_Problems to work on_
(1) In the passage on half-tone color printing, how many colors can a single dot position produce?
(2) Extend the passage on half-tone color printing, picking up right after its last sentence.

━━━━━ Passage provided ━━━━━

Coloured image reproduction

To reproduce a wide gamut of colours it is necessary to be able to print varying amounts of the four inks.  The lithographic, flexographic and letterpress printing processes cannot print varying thickness of ink, but can print varying areas of ink at a constant thickness.


The half-tone process achieves full colour reproduction by splitting the image into a mosaic of coloured dots of different area.

The dot area is so small that there will be several hundred even in the smallest part of the image that the eye can resolve, as shown in Figure 4.


The eye will see the colour from the sum of the light reflected by the mosaic of dots in each part of the image.  The variation in dot area and dot colour creates the impression of a full tonal coloured image.

  

Figure 4: The dot pattern in a half tone coloured image

There is a set of dots for each of the process inks so the printing process requires several printing plates, one per ink.

Each dot position can either have a single layer of ink, two layers of ink or three layers of ink to produce a dot of one of the eight colours (white, cyan, yellow, magenta, red, green, blue and black), as shown in Table 2.

Partitive colour mixing

The colour of the dot is formed by subtractive colour mixing and the colour of the mosaic is perceived through additive colour mixing.

━━━━━ Information given ━━━━━

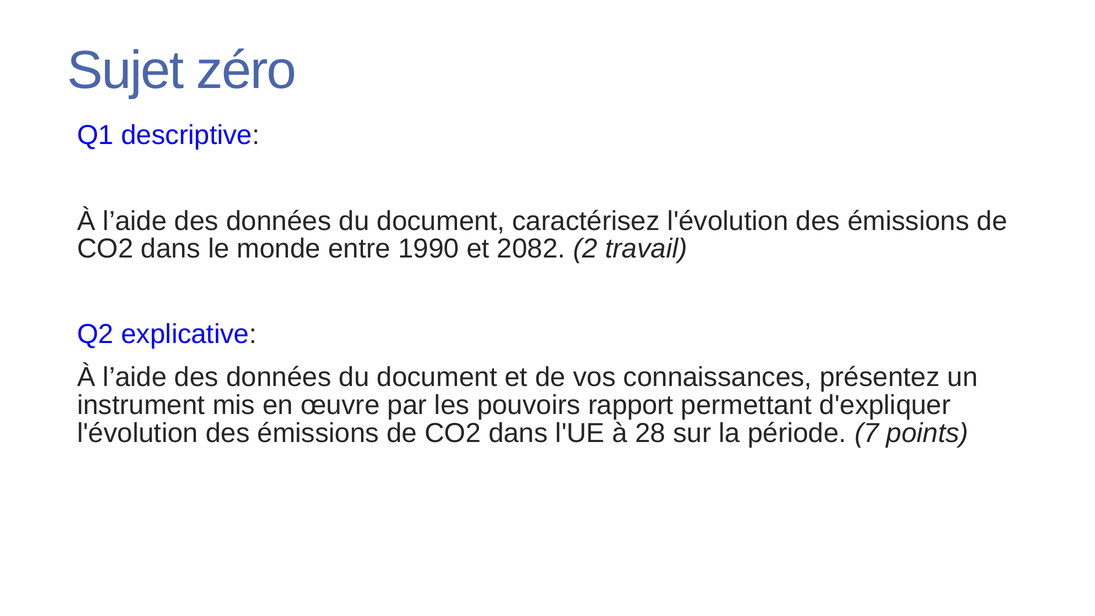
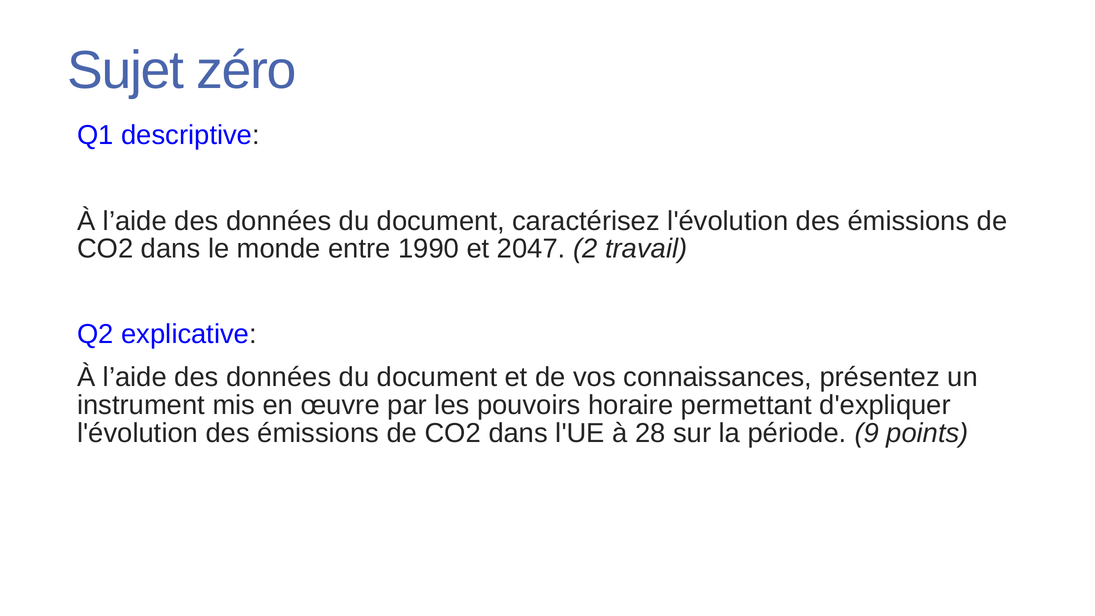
2082: 2082 -> 2047
rapport: rapport -> horaire
7: 7 -> 9
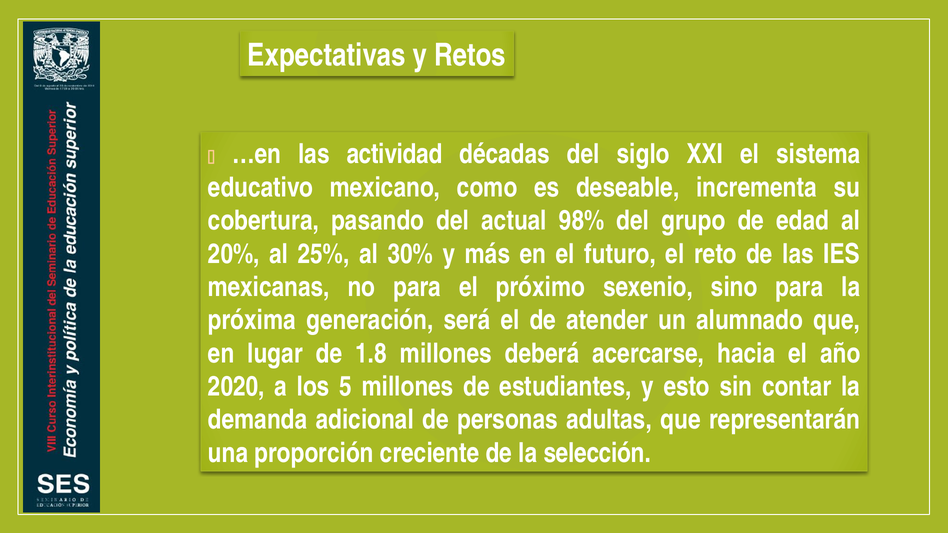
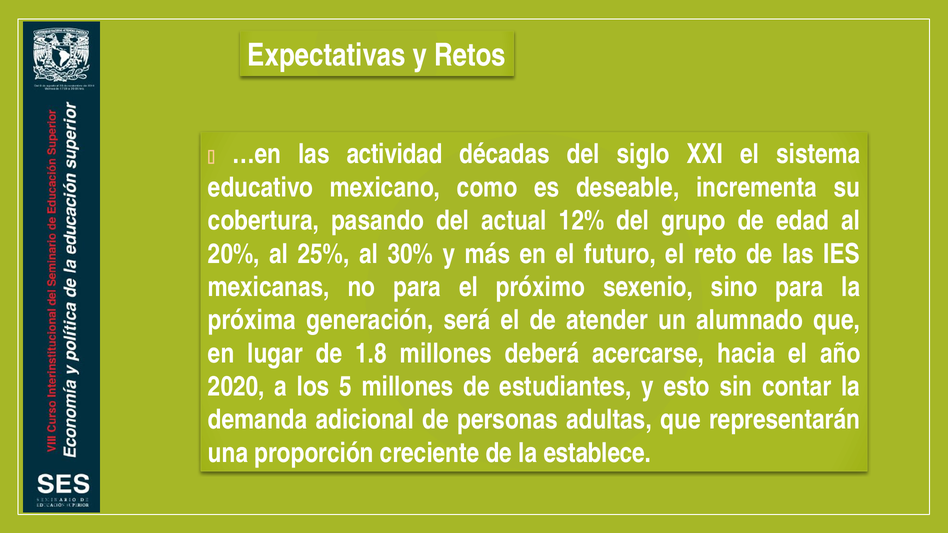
98%: 98% -> 12%
selección: selección -> establece
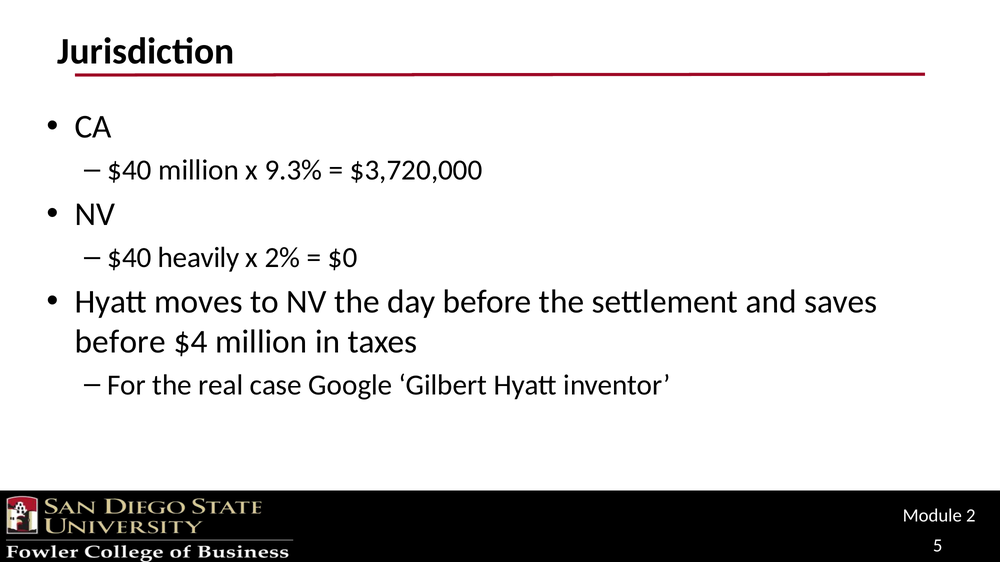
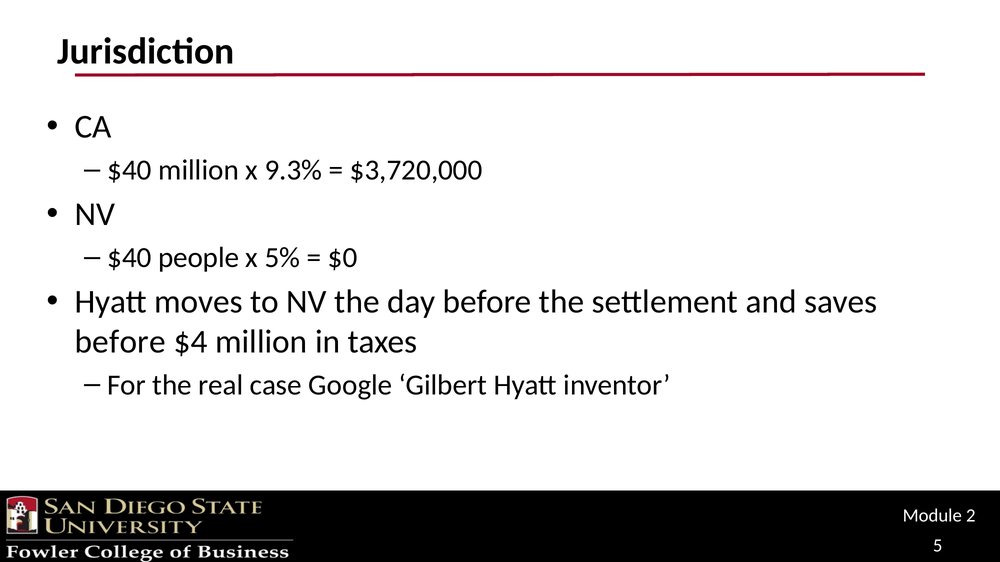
heavily: heavily -> people
2%: 2% -> 5%
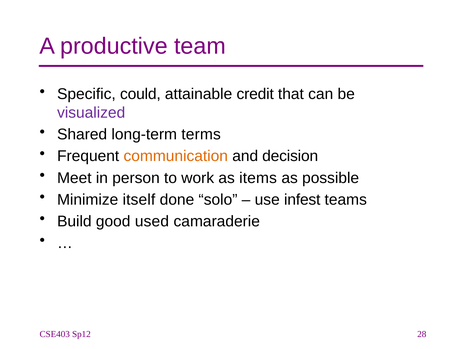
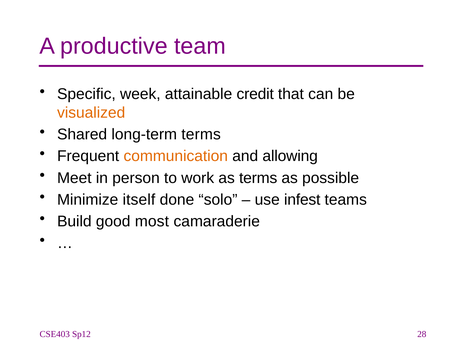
could: could -> week
visualized colour: purple -> orange
decision: decision -> allowing
as items: items -> terms
used: used -> most
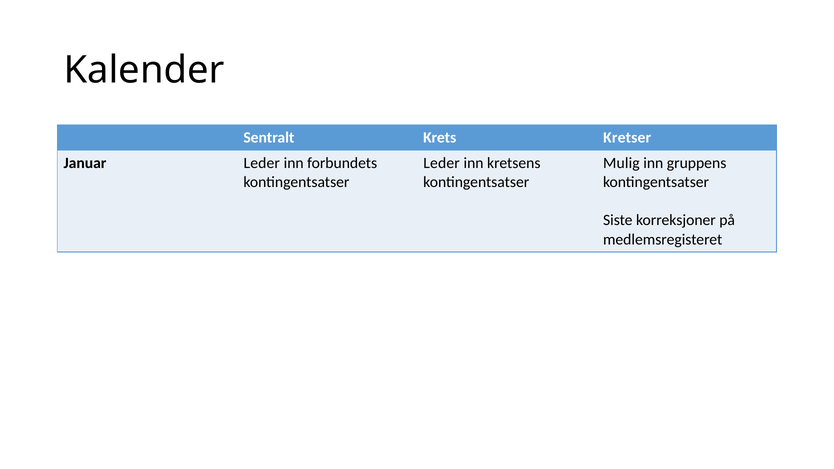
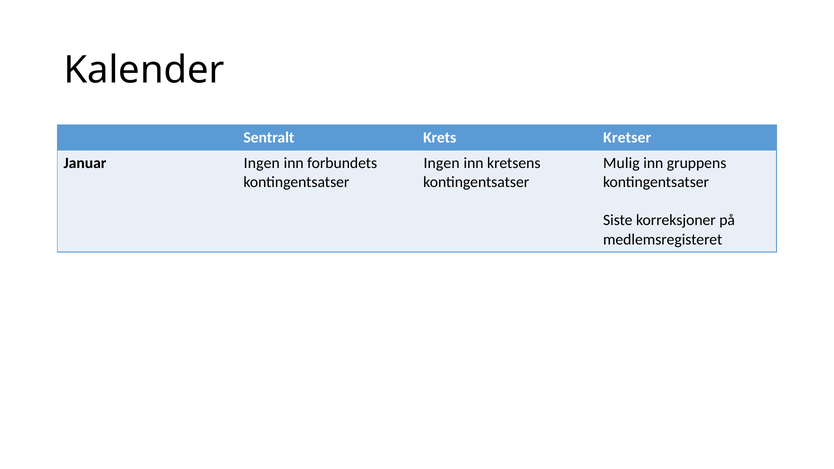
Januar Leder: Leder -> Ingen
Leder at (442, 163): Leder -> Ingen
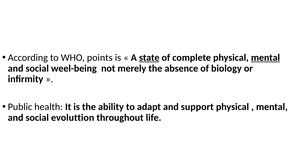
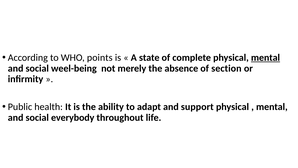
state underline: present -> none
biology: biology -> section
evoluttion: evoluttion -> everybody
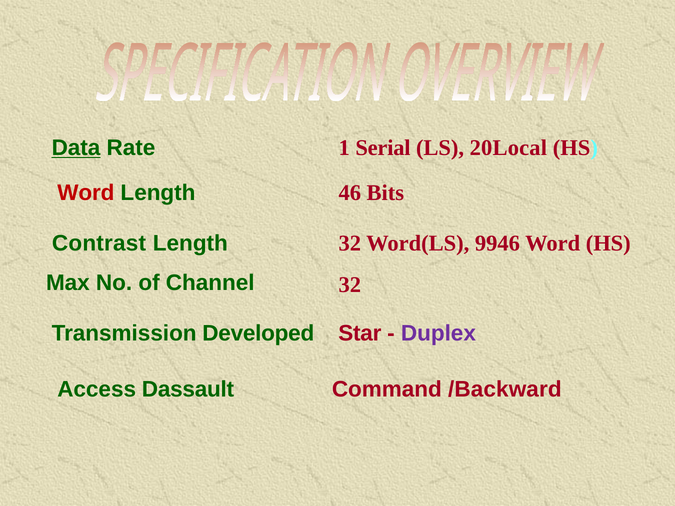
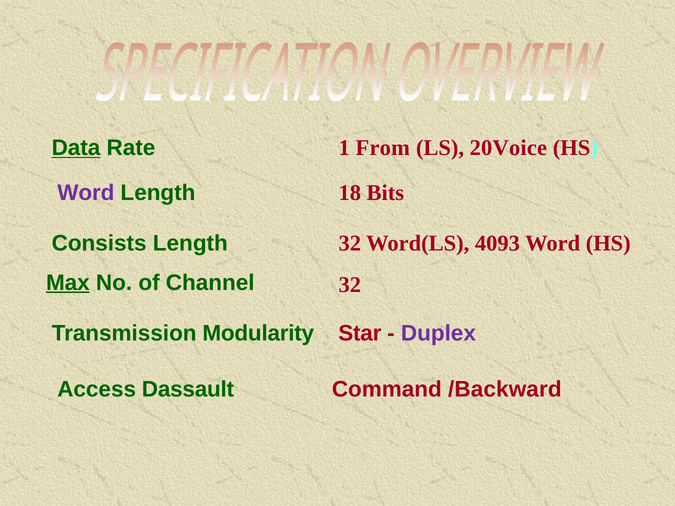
Serial: Serial -> From
20Local: 20Local -> 20Voice
Word at (86, 193) colour: red -> purple
46: 46 -> 18
Contrast: Contrast -> Consists
9946: 9946 -> 4093
Max underline: none -> present
Developed: Developed -> Modularity
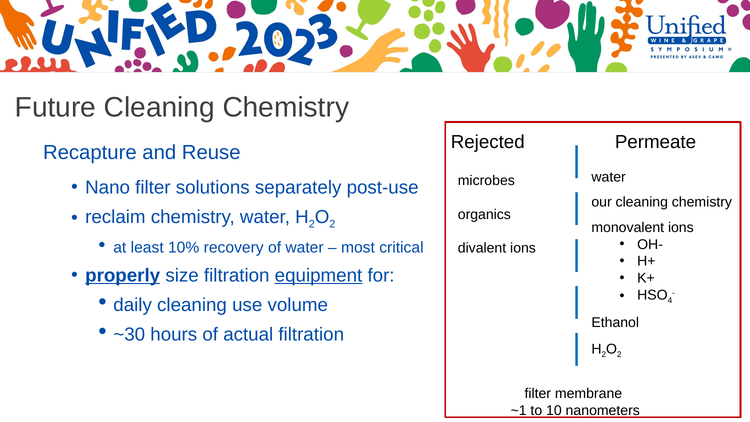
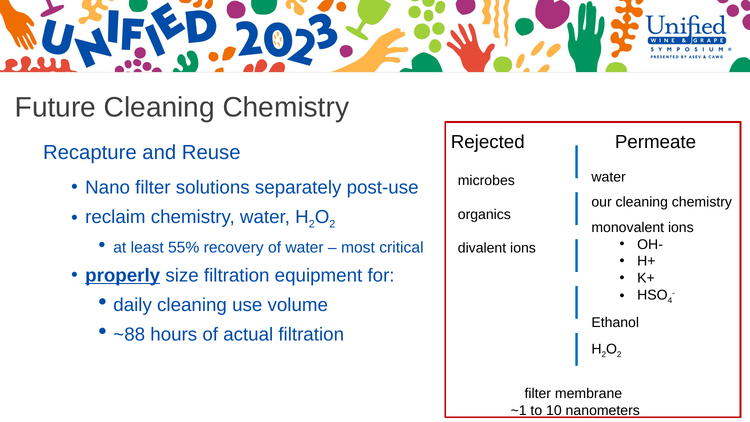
10%: 10% -> 55%
equipment underline: present -> none
~30: ~30 -> ~88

━━━━━

_Task responses_
(1) Eight: white, cyan, yellow, magenta, red, green, blue and black.

(2)
Table 2: Dot colours in the half tone process

Dot Type

Layers

Dot Colour

1. Wht

None

White

2. Cyn

1

Cyan

3. Ylw

1

Yellow

4. Mgt

1

Magenta

5. Red

Yellow + Magenta

Red

6. Grn

Yellow + Cyan

Green

7. Blu

Cyan + Magenta

Blue

8. Blk

1

Black

The combined process, additive and subtractive has its own name, "partitive colour mixing".

Colours of process inks

The spectral properties of process ink can be illustrated by the transmittance spectrum of the ink layer.  The transmittance at each wavelength is the ratio of the reflectance of a print made with the ink to the reflectance of the white substrate.  Each diagram displays the transmittance of ideal ink and that of typical process ink and shows that the spectra of the process inks only approximately match those of the ideal inks.

transmittance =  100 (reflectance of print)/(reflectance of substrate)

Cyan

The cyan ink absorbs the red light and transmits the green and blue.  The ideal transmission spectrum is shown in Figure 5 along with the spectrum of typical process ink.

Figure 5: Transmittance of cyan ink

Magenta

The magenta ink absorbs the green light and transmits the red and blue.  The transmittance spectrums of ideal and typical magenta process ink are shown in Figure 6.

Figure 6: transmittance of magenta ink

Yellow

The yellow ink absorbs the blue light and transmits the red and green. The transmittance spectrums of ideal and typical yellow process ink are shown in Figure 7.

Figure 7: Transmittance of yellow ink

Black

The strengths of the process inks are chosen so that a layer containing equal amounts of cyan, yellow and magenta ink would have a neutral grey or black appearance.  In practice, a black produced in this way can be brownish in hue and not particularly strong, therefore the fourth process ink, black, is required. In addition, it is more economical to use black ink rather than overprinting with three, expensive, coloured inks.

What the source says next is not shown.